Exercise instructions | Leave the pictures out. Retype exactly the lines below from the one containing "программирования" through the one containing "бальзам для нас потому, что она единственное", and no others.
^^^^
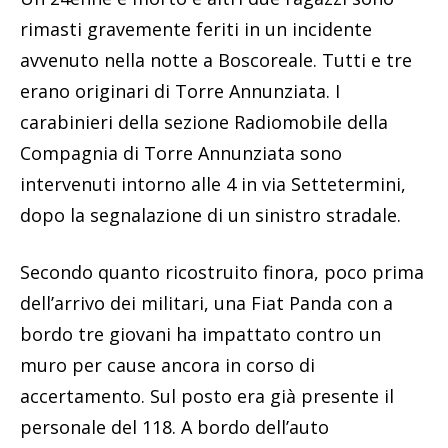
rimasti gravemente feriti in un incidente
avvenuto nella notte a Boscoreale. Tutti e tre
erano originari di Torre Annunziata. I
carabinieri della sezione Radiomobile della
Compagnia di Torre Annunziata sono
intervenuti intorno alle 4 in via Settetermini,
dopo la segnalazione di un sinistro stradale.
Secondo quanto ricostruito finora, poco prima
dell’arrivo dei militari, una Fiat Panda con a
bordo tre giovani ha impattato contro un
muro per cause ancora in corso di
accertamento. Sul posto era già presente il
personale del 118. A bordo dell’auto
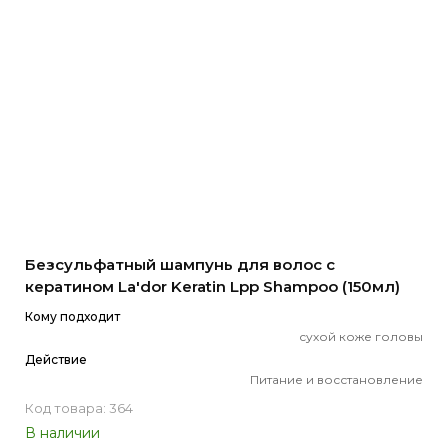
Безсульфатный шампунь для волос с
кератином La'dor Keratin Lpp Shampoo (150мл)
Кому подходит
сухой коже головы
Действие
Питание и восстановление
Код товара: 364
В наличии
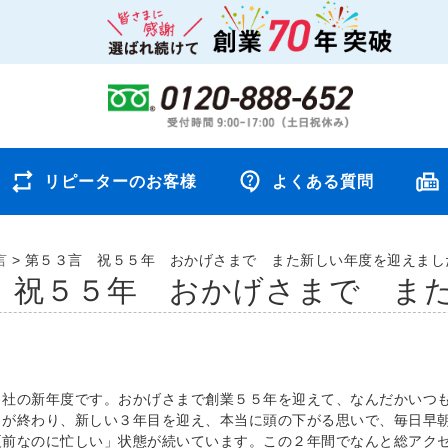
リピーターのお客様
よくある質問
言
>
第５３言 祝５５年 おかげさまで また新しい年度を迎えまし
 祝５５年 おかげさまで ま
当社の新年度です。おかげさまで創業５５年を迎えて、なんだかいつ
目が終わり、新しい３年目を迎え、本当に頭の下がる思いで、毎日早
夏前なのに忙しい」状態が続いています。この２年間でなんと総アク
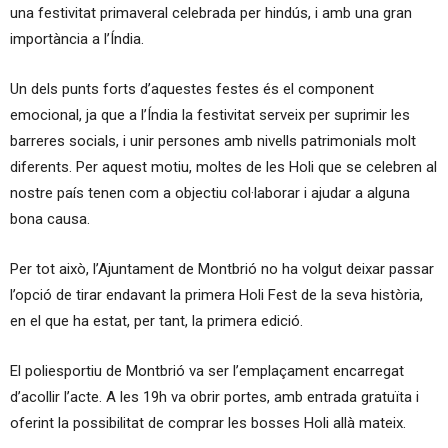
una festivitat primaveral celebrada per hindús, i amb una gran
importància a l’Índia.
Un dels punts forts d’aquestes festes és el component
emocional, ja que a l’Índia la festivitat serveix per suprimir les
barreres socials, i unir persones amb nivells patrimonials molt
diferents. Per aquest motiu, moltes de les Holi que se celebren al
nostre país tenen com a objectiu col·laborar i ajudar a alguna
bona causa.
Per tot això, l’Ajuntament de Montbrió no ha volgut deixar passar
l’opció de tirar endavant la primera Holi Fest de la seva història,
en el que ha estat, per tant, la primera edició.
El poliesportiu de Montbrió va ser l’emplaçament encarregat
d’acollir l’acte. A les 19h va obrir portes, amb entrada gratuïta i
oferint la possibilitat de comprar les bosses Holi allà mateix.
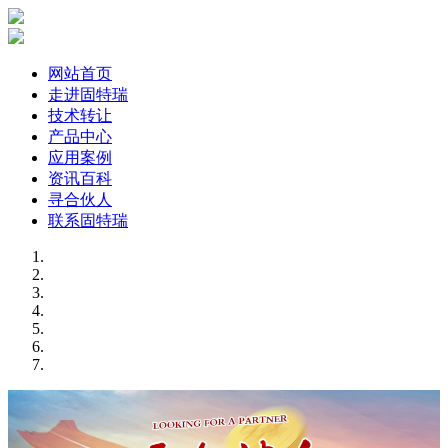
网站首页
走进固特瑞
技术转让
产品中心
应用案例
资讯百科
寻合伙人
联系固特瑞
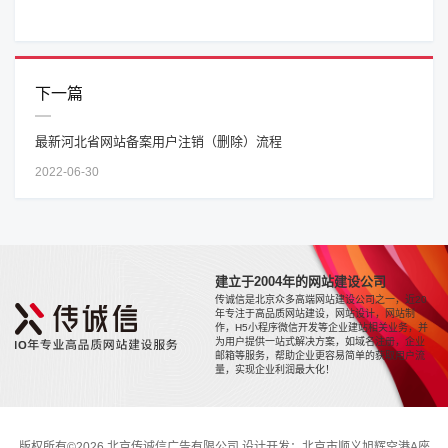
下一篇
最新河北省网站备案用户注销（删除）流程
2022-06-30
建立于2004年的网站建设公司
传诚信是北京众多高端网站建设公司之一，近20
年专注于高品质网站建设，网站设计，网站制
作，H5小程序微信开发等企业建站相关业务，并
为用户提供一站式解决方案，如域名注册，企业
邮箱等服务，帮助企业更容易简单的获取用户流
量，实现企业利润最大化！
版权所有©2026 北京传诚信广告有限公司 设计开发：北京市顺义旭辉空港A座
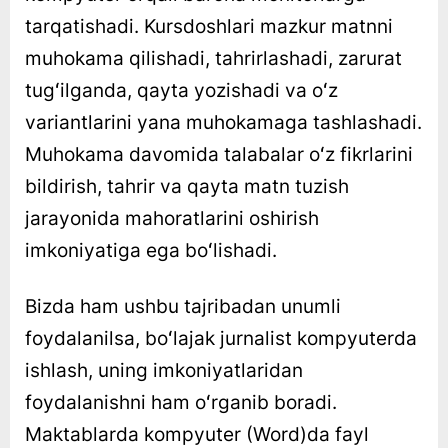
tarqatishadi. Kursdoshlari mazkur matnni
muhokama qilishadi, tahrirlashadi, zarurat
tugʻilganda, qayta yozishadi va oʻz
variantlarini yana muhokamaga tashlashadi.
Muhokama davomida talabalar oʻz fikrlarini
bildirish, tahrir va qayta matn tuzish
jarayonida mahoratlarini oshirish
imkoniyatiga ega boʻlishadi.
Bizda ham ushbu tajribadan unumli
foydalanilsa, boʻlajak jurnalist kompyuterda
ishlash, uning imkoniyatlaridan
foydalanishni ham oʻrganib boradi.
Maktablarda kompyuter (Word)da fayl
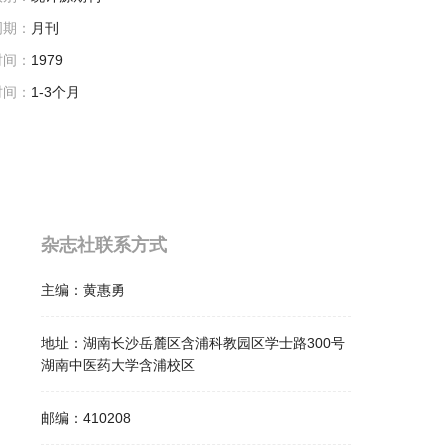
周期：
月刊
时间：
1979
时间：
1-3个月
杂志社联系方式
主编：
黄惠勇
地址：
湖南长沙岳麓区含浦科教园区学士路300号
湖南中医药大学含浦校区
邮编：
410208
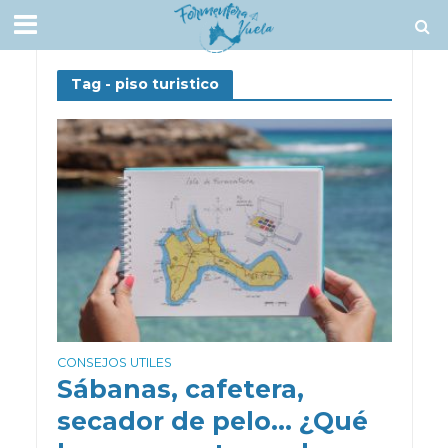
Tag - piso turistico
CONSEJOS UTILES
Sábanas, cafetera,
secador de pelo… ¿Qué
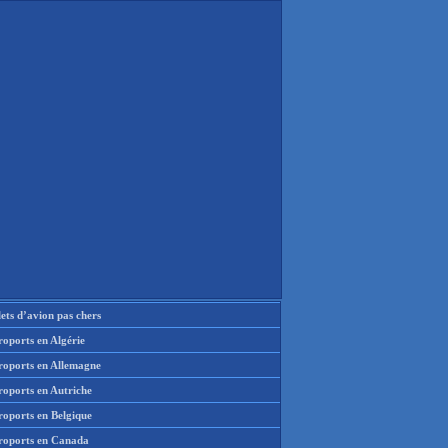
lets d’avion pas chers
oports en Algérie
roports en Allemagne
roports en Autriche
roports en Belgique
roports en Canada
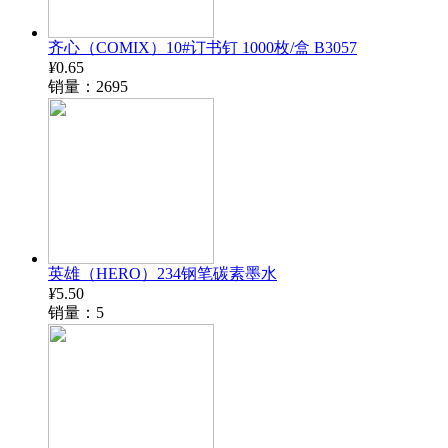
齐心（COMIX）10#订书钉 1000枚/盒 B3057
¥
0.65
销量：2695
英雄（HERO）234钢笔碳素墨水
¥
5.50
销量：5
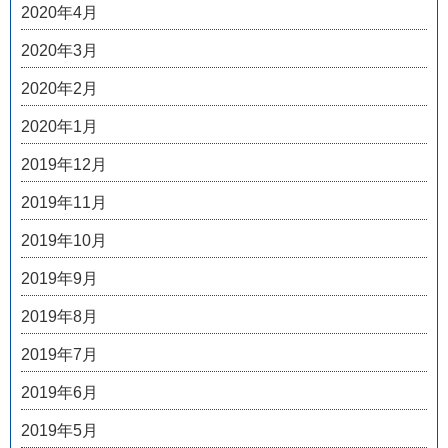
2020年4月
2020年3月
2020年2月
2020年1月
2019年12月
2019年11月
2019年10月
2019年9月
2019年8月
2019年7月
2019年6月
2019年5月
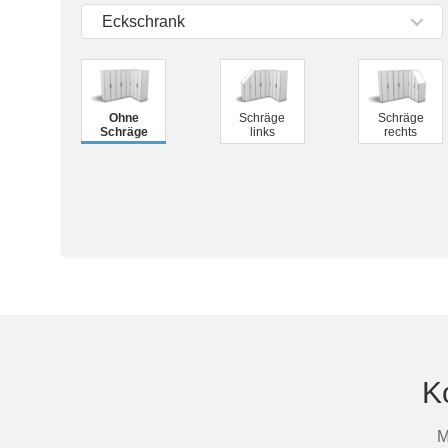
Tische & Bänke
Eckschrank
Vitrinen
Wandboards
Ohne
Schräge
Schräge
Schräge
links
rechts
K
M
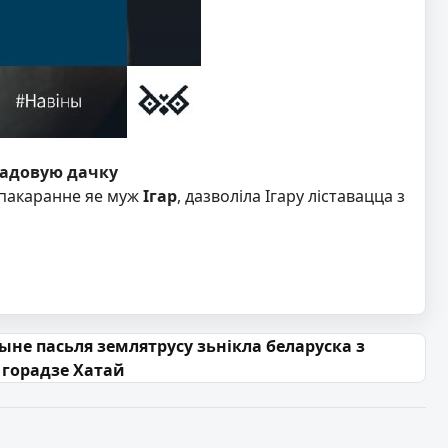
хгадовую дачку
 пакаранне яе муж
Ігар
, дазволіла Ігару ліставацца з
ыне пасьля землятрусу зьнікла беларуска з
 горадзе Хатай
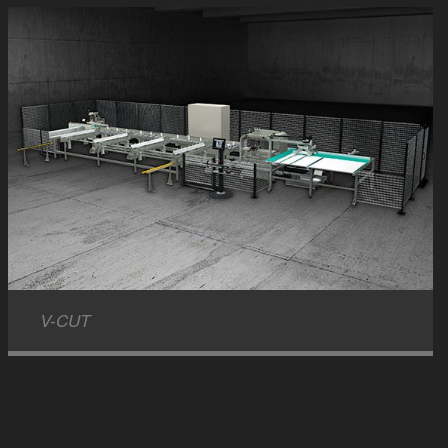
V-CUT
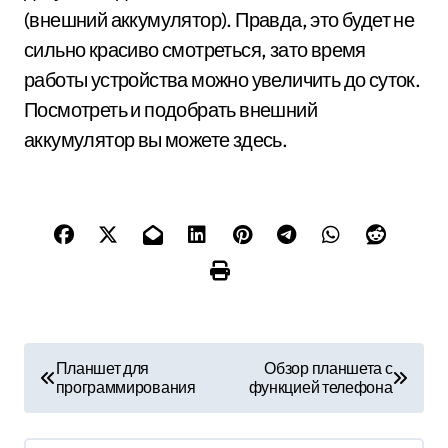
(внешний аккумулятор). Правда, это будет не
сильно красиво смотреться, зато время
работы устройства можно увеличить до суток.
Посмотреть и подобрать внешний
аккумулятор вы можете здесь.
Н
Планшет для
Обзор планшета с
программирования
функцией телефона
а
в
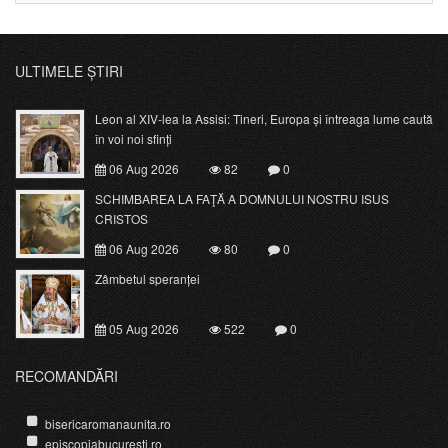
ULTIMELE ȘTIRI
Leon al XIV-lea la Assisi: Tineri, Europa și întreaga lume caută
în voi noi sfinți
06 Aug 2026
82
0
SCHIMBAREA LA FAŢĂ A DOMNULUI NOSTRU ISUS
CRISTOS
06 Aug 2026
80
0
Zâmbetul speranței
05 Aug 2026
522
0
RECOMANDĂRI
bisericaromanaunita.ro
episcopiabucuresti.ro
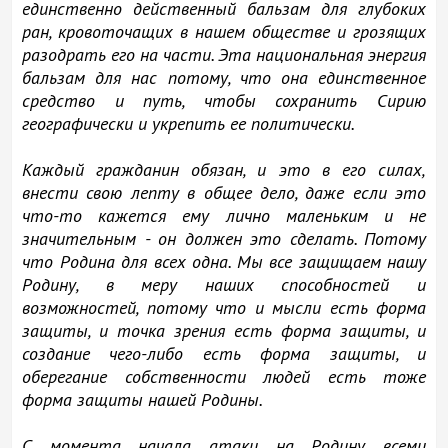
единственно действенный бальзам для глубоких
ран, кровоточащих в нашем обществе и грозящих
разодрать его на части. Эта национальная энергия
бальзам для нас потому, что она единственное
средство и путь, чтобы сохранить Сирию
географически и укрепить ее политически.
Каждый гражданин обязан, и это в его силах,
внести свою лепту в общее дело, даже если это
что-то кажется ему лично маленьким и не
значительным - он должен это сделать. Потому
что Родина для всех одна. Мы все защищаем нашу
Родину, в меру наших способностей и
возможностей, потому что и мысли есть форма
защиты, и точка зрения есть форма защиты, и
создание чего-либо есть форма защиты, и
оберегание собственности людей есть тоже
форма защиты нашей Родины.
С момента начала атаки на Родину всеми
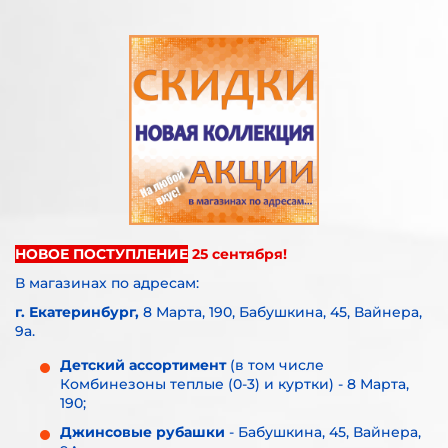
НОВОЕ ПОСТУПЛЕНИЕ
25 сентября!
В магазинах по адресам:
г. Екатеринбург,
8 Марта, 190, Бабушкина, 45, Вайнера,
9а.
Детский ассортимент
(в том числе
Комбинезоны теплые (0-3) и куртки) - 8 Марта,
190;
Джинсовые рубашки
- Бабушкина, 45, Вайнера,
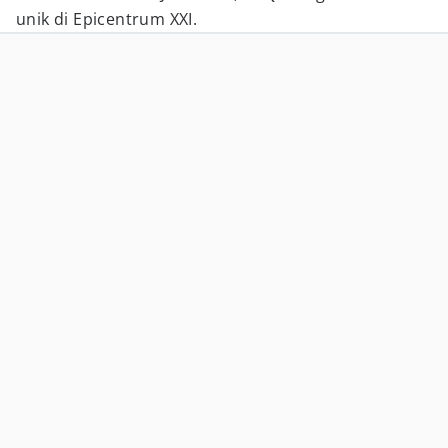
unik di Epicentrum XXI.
^^^^
Solution to this exercise |
программирования
функцией телефона
а
в
ULTIMELE ȘTIRI
Leon al XIV-lea la Assisi: Tineri, Europa și întreaga lume caută
în voi noi sfinți
06 Aug 2026
82
0
SCHIMBAREA LA FAŢĂ A DOMNULUI NOSTRU ISUS
CRISTOS
06 Aug 2026
80
0
Zâmbetul speranței
05 Aug 2026
522
0
RECOMANDĂRI
bisericaromanaunita.ro
episcopiabucuresti.ro
единственно действенный бальзам для глубоких
ран, кровоточащих в нашем обществе и грозящих
разодрать его на части. Эта национальная энергия
бальзам для нас потому, что она единственное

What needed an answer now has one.